Baz Luhrmann does his ostentatious thing with Strictly Ballroom
Every day, Watch This offers staff recommendations inspired by a new movie coming out that week. This week: With Battle Of The Year 3-D waltzing into theaters, we look back on other movies about dancers.
Strictly Ballroom (1992)
Baz Luhrmann (Moulin Rouge!, this year’s The Great Gatsby) validates his own outlandish cinematic style with Strictly Ballroom, the Australian’s debut feature based on his own stage play. Risking his career by choosing to do his own idiosyncratic “crowd-pleasing” moves, ballroom dancer Paul Mercurio upsets everyone—controlling mom Pat Thomson, dance-federation bigwig Bill Hunter, partner Gia Carides—by throwing caution to the wind and teaming up with novice Tara Morice. Embracing the paso doble techniques he learns from Morice’s Spanish gypsy relatives, Mercurio sends his subculture into utter disarray. Compelled to spark a revolution by letting his flamboyant creativity fly, he’s an uninhibited maverick in a distinctly Luhrmann mold. The director mirrors his protagonist’s wild spirit via outrageous aesthetic choices: cartoony close-ups, whooshing pans and zooms, garishly glittery costumes, sappy pop-song covers (specifically, Cyndi Lauper’s “Time After Time”), and a theatricality made plain by bookending opening and closing red-velvet stage curtains.
Like Mercurio spicing up Hunter’s time-honored dance numbers with his own distinctive touches, Luhrmann weds his audio-video grandiosity to narrative clichés. Strictly Ballroom’s story about challenging the status quo in search of liberating personal expression plays out with rigorous predictability. The director’s exaggerated approach pushes the proceedings to the brink of outright parody. However, the affection he clearly has for his narrative formulas and archetypes is so enthusiastic that the action comes to feel like a tribute to the enduring power of age-old routines, and the way in which dressing them up with novel embellishments doesn’t destroy them but, in fact, serves to enhance their lasting appeal and affect.
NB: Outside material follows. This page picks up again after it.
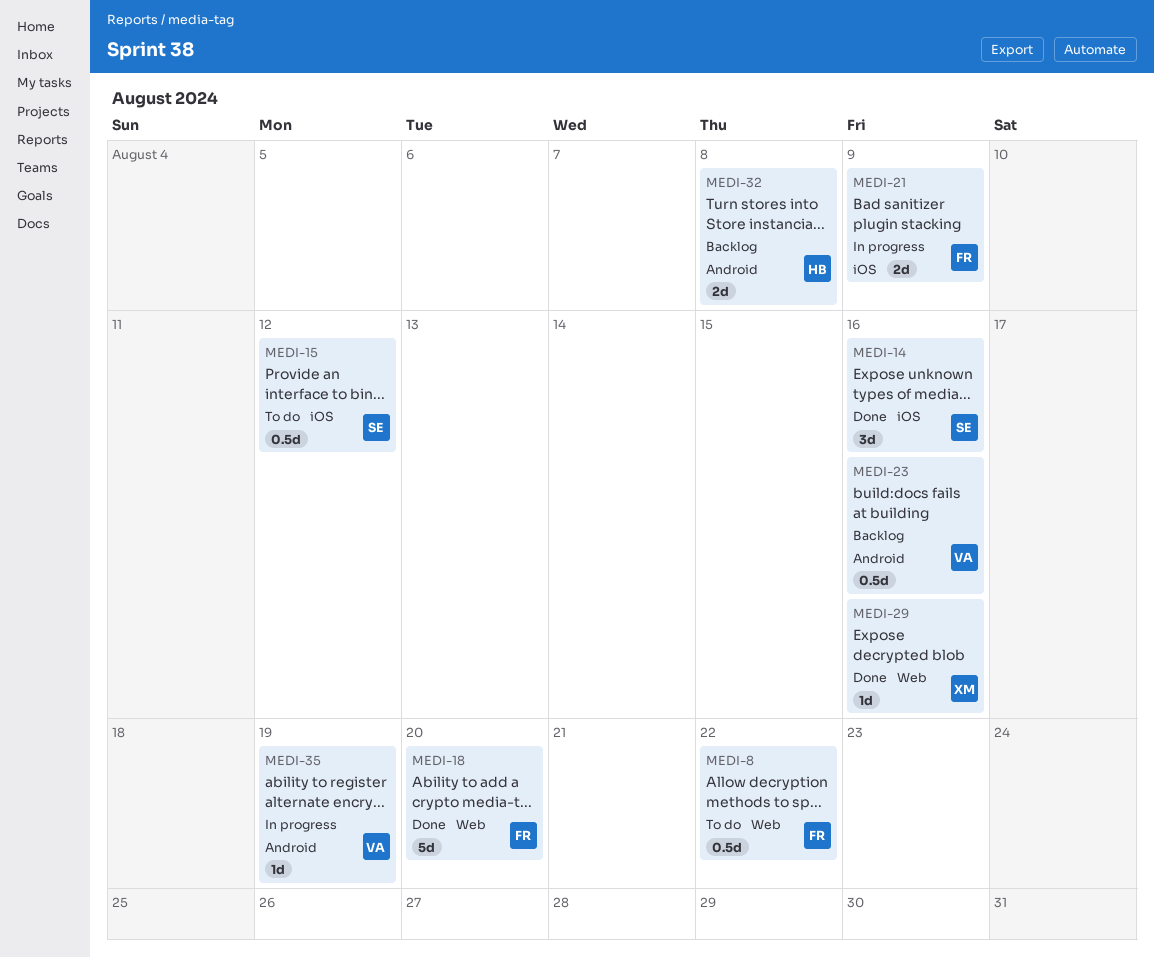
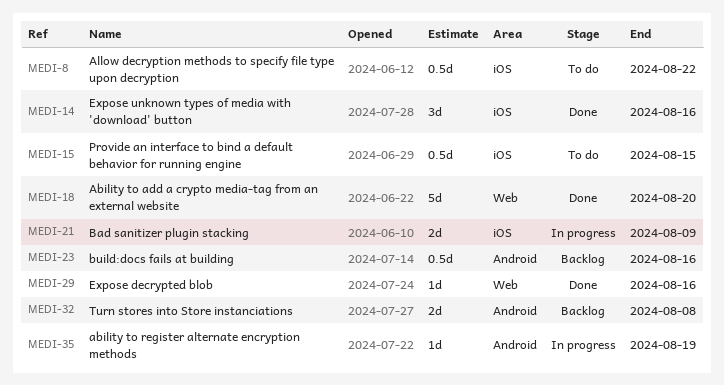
MEDI-8, label: Web -> iOS
MEDI-15, due: Aug 12 -> Aug 15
Giddy, glitzy, and gaudy, it’s a film that bucks convention in order to celebrate it, right up to a delirious finale that climaxes with that most hoary of devices, the slow-clap.
Availability: Strictly Ballroom is available on Blu-ray and DVD (as part of Baz Luhrmann’s Red Curtain Trilogy), for rental or purchase from the major digital services, and to stream through Netflix.